In an exclusive interview at the RSA Conference 2026, Cisco President and Chief Product Officer Jeetu Patel revealed that while 85% of enterprises are currently running AI agent pilot programs, only 5% have successfully transitioned these agents into production. Patel emphasized that the primary factor contributing to this gap is the issue of trust, and closing this trust deficit is crucial for separating market dominance from bankruptcy. He also announced a significant mandate that will reshape Cisco’s engineering organization, consisting of 90,000 employees.
The core challenge highlighted by Patel is not the presence of rogue agents, but rather the absence of a robust trust architecture. According to a recent survey conducted by Cisco, the majority of major enterprise customers have initiated AI agent pilot programs, but the transition to production remains a significant hurdle due to the lack of trust. Patel explained that establishing a sufficient level of trust is essential for delegating tasks to agents effectively, as the difference between trusted delegation and untrusted delegation can have profound consequences for businesses.

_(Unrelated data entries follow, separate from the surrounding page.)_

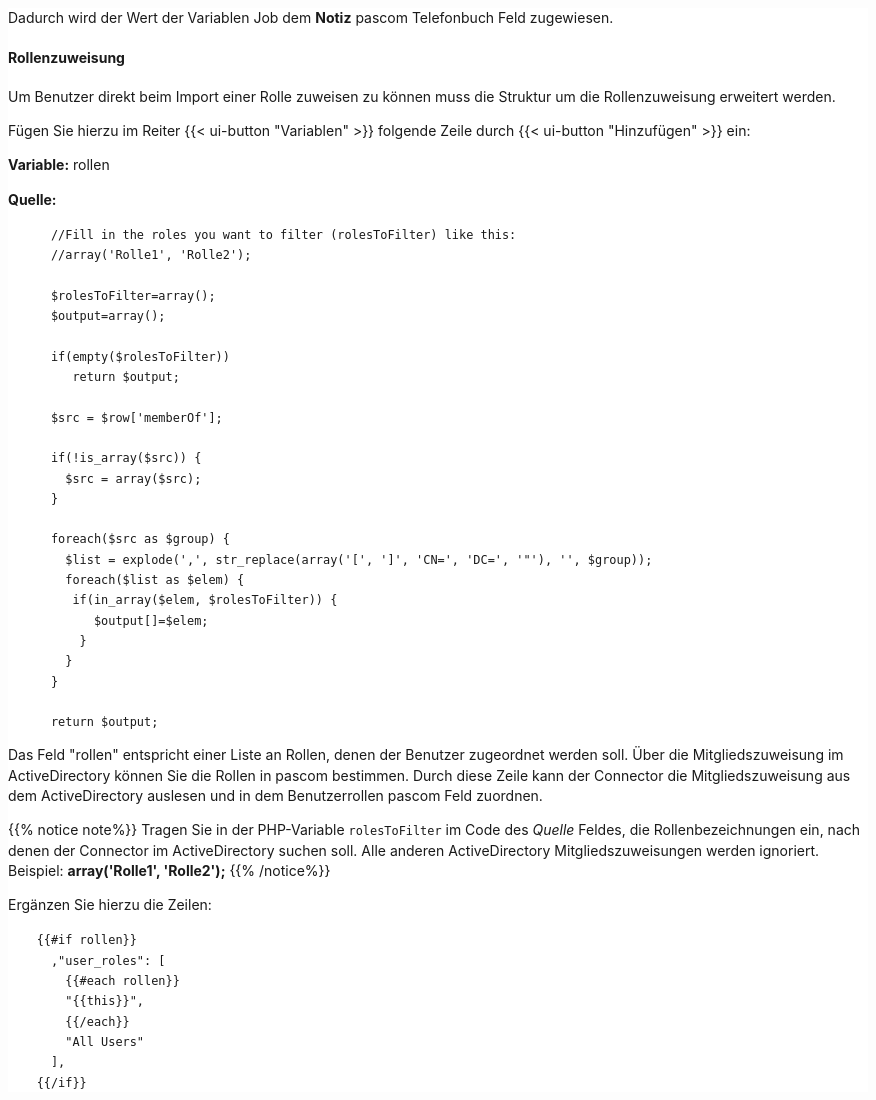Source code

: Dadurch wird der Wert der Variablen Job dem **Notiz** pascom Telefonbuch Feld zugewiesen.


#### Rollenzuweisung

Um Benutzer direkt beim Import einer Rolle zuweisen zu können muss die Struktur um die Rollenzuweisung erweitert werden.

Fügen Sie hierzu im Reiter {{< ui-button "Variablen" >}} folgende Zeile durch {{< ui-button "Hinzufügen" >}} ein:

**Variable:** rollen

**Quelle:**

          //Fill in the roles you want to filter (rolesToFilter) like this:
          //array('Rolle1', 'Rolle2');          

          $rolesToFilter=array();          
          $output=array();

          if(empty($rolesToFilter))
             return $output;

          $src = $row['memberOf'];

          if(!is_array($src)) {
            $src = array($src);
          }

          foreach($src as $group) {
            $list = explode(',', str_replace(array('[', ']', 'CN=', 'DC=', '"'), '', $group));
            foreach($list as $elem) {
             if(in_array($elem, $rolesToFilter)) {
                $output[]=$elem;
              }
            }
          }

          return $output;

Das Feld "rollen" entspricht einer Liste an Rollen, denen der Benutzer zugeordnet werden soll.
Über die Mitgliedszuweisung im ActiveDirectory können Sie die Rollen in pascom bestimmen.
Durch diese Zeile kann der Connector die Mitgliedszuweisung aus dem ActiveDirectory auslesen und in dem Benutzerrollen pascom Feld zuordnen.

{{% notice note%}}
Tragen Sie in der PHP-Variable `rolesToFilter` im Code des *Quelle* Feldes, die Rollenbezeichnungen ein, nach denen der Connector im ActiveDirectory suchen soll. Alle anderen ActiveDirectory Mitgliedszuweisungen werden ignoriert.
Beispiel: **array('Rolle1', 'Rolle2');**
{{% /notice%}}

Ergänzen Sie hierzu die Zeilen:

        {{#if rollen}}
          ,"user_roles": [
            {{#each rollen}}
            "{{this}}",
            {{/each}}
            "All Users"
          ],
        {{/if}}

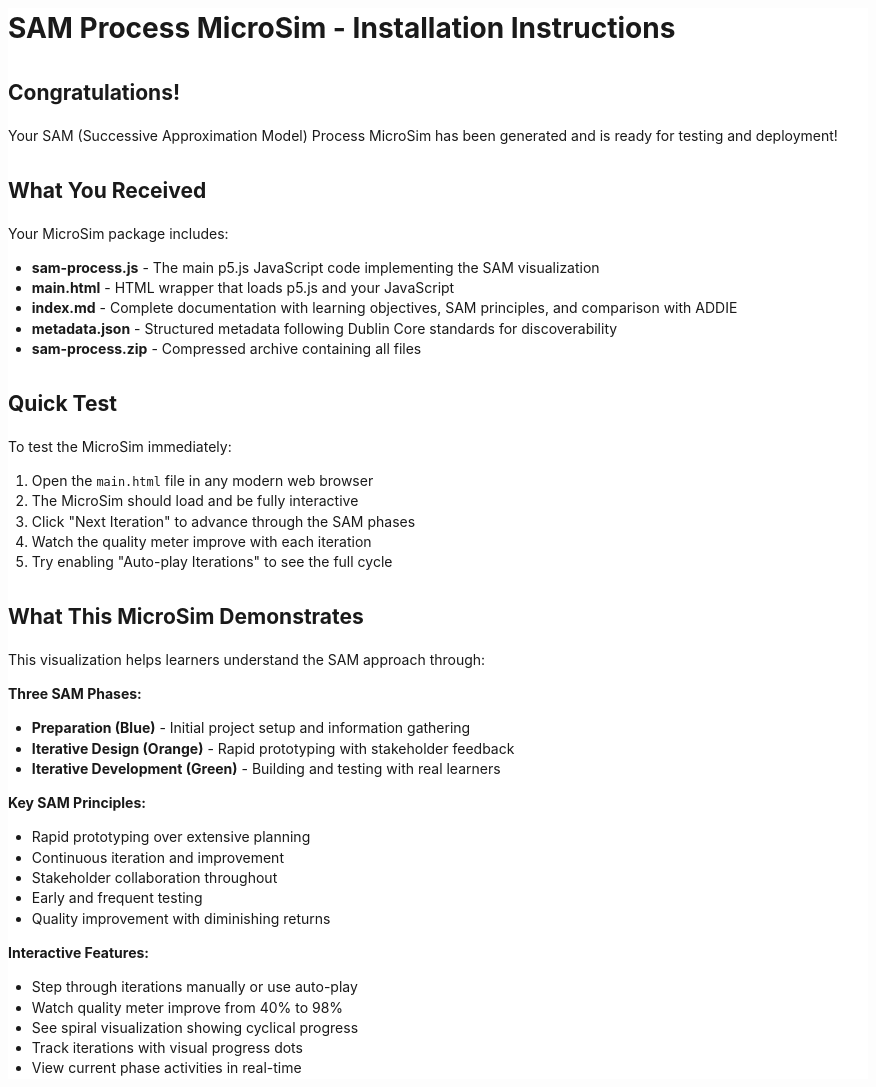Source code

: # SAM Process MicroSim - Installation Instructions

## Congratulations!

Your SAM (Successive Approximation Model) Process MicroSim has been generated and is ready for testing and deployment!

## What You Received

Your MicroSim package includes:

- **sam-process.js** - The main p5.js JavaScript code implementing the SAM visualization
- **main.html** - HTML wrapper that loads p5.js and your JavaScript
- **index.md** - Complete documentation with learning objectives, SAM principles, and comparison with ADDIE
- **metadata.json** - Structured metadata following Dublin Core standards for discoverability
- **sam-process.zip** - Compressed archive containing all files

## Quick Test

To test the MicroSim immediately:

1. Open the `main.html` file in any modern web browser
2. The MicroSim should load and be fully interactive
3. Click "Next Iteration" to advance through the SAM phases
4. Watch the quality meter improve with each iteration
5. Try enabling "Auto-play Iterations" to see the full cycle

## What This MicroSim Demonstrates

This visualization helps learners understand the SAM approach through:

**Three SAM Phases:**
- **Preparation (Blue)** - Initial project setup and information gathering
- **Iterative Design (Orange)** - Rapid prototyping with stakeholder feedback
- **Iterative Development (Green)** - Building and testing with real learners

**Key SAM Principles:**
- Rapid prototyping over extensive planning
- Continuous iteration and improvement
- Stakeholder collaboration throughout
- Early and frequent testing
- Quality improvement with diminishing returns

**Interactive Features:**
- Step through iterations manually or use auto-play
- Watch quality meter improve from 40% to 98%
- See spiral visualization showing cyclical progress
- Track iterations with visual progress dots
- View current phase activities in real-time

Drawing an analogy between agents and teenagers, Patel emphasized the need for guardrails to guide and supervise agents, similar to parenting teenagers. The potential risks associated with agents taking incorrect actions were exemplified by a case where an AI coding agent mistakenly deleted a live production database during a code freeze. Patel stressed the importance of moving from managing information risk to action risk, which is a critical factor contributing to the gap between pilot programs and production.
To address the trust deficit in the industry, Cisco introduced several products and initiatives at RSAC 2026, including AI Defense Explorer Edition, Agent Runtime SDK, and LLM Security Leaderboard. The company also collaborated with Nvidia to launch Defense Claw, an open-source framework aimed at enhancing security for agent frameworks. Patel highlighted the speed and efficiency of the integration, emphasizing the importance of automating security enforcement for agents.
Patel also outlined Cisco’s ambitious goal of transitioning to a zero-human-code engineering approach, with AI Defense being the first product entirely built by AI. This shift towards AI-driven product development aims to enhance efficiency and innovation within the organization, setting a new standard for technological advancement.
In conclusion, Patel emphasized the critical importance of trust, speed, and efficiency in the era of AI agents. Security teams are urged to audit the pilot-to-production gap, test Cisco’s Defense Claw and AI Defense Explorer Edition, map delegation chains, establish agent behavioral baselines, and close the telemetry gap in logging configurations to enhance security and trust in AI-driven environments. By following these steps, enterprises can navigate the challenges of deploying AI agents effectively and securely.